Si fa un gran parlare di mercato e di libera concorrenza, ma pecche e limiti del nostro Paese in questa materia abbondano. Esemplari in tal senso le risultanze del Rapporto della Commissione d’inchiesta parlamentare sull’innovazione, la cui lettura critica è valsa a Fabio Tonacci un dettagliato articolo di denuncia sul quotidiano La Repubblica: “Sprechi negli appalti pubblici, l’Italia butta via milioni sull’acquisto di software e servizi digitali”. I contenuti del quale meritano di essere ripresi. “Siamo al 25esimo posto in classifica su 28 Paesi dell’Unione, e a occhio ci rimarremo ancora per molto perché in Italia – scrive Tonacci – mancano competenze adeguate, soprattutto nei livelli apicali. E perché stiamo buttando via milioni di euro di denaro pubblico a causa di una “concezione desueta del digitale”. Spendiamo meno dei partner europei, e spendiamo peggio”.
Secondo il Rapporto, che ha incrociato i dati dell’Anticorruzione e di Consip, dal 2011 a oggi le amministrazioni pubbliche hanno bandito 34.183 gare nel settore digitale, aggiudicando appalti per 20,4 miliardi di euro (software, servizi telefonici, piattaforme di trasmissione dati, manutenzione). Nell’85% dei casi, tuttavia, si è presentato alla gara un solo partecipante, che ovviamente è risultato vincitore, mentre la metà delle volte l’offerta non ha proposto alcun ribasso rispetto alla base d’asta. Sono stati utilizzati, inoltre, per lo più metodi di aggiudicazione che non prevedono concorrenza, come la procedura negoziata senza pubblicazione (29%), l’affidamento diretto (20%), la procedura negoziata senza gara (13%). Guarda caso risultano concorrenti unici la Telecom (996 gare), seguita da Engineering Ingegneria Informatica (574 gare) e Oracle Italia (452 gare).
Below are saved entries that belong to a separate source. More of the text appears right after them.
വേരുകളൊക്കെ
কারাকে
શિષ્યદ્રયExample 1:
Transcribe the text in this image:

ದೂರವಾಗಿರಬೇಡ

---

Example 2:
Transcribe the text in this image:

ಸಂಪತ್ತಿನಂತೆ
Altro dato significativo – sottolineato dall’articolo di Tonacci – riguarda il tempo medio tra la pubblicazione di un bando di gara e l’aggiudicazione, pari a 63 giorni, ma sparse sul territorio si scoprono “situazioni di eclatante lentezza”. Segue la citazione di alcuni esempi particolarmente negativi: nel Comune di Fiesole l’attesa si dilata fino a 722 giorni; a Modugno ci vogliono 715 giorni; la Provincia di Terni ci mette 688 giorni. Anche l’ipertecnologica Agenzia spaziale italiana ne impiega 634 per assegnare un bando. Le amministrazioni centrali ritardano un po’ meno: il Mipaf ( Ministero per le Politiche agricole e forestali) può prendersi 381 giorni per l’aggiudicazione; il ministero della Difesa 89 giorni; il Dipartimento per l’immigrazione del Viminale 76 giorni.
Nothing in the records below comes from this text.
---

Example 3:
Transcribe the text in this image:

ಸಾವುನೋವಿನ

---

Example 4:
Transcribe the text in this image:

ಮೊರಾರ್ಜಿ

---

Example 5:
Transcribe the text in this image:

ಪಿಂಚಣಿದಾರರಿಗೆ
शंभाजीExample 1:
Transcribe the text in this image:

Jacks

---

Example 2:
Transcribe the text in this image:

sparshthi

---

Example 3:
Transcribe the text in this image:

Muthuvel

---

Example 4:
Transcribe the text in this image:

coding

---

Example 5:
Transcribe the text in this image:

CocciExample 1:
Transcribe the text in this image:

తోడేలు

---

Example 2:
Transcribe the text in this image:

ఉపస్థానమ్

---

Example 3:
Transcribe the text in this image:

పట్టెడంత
Incredibile anche un altro aspetto riportato dal Rapporto della Commissione d’inchiesta: 4.055 gare risultano essere state aggiudicate nello stesso giorno della pubblicazione del bando, o addirittura prima. Non mancano poi sbagli di altro tipo “Gli errori presenti nella banca dati nazionale degli appalti pubblici – sentenziano i redattori del Rapporto – sono innumerevoli e dall’indagine emerge che l’intero processo di acquisizione dei dati è estremamente inefficiente e inefficace. Il tentativo di istituire la figura del Chief Digital Officer a costo zero – aggiungono – è chiaramente fallito. E molte ombre si allungano sui due progetti studiati dalla Commissione: il Sian (Sistema informativo agricolo nazionale per l’erogazione dei fondi europei) e l’Anpr (Anagrafe popolazione residente)”. Riguardo al primo, il Rapporto individua criticità sulle competenze tecnologiche “quasi totalmente assenti nella parte pubblica”, cosa che rende impossibile il controllo di qualità. Del secondo, constata che 23 milioni di euro non sono stati sufficienti a completarne la realizzazione.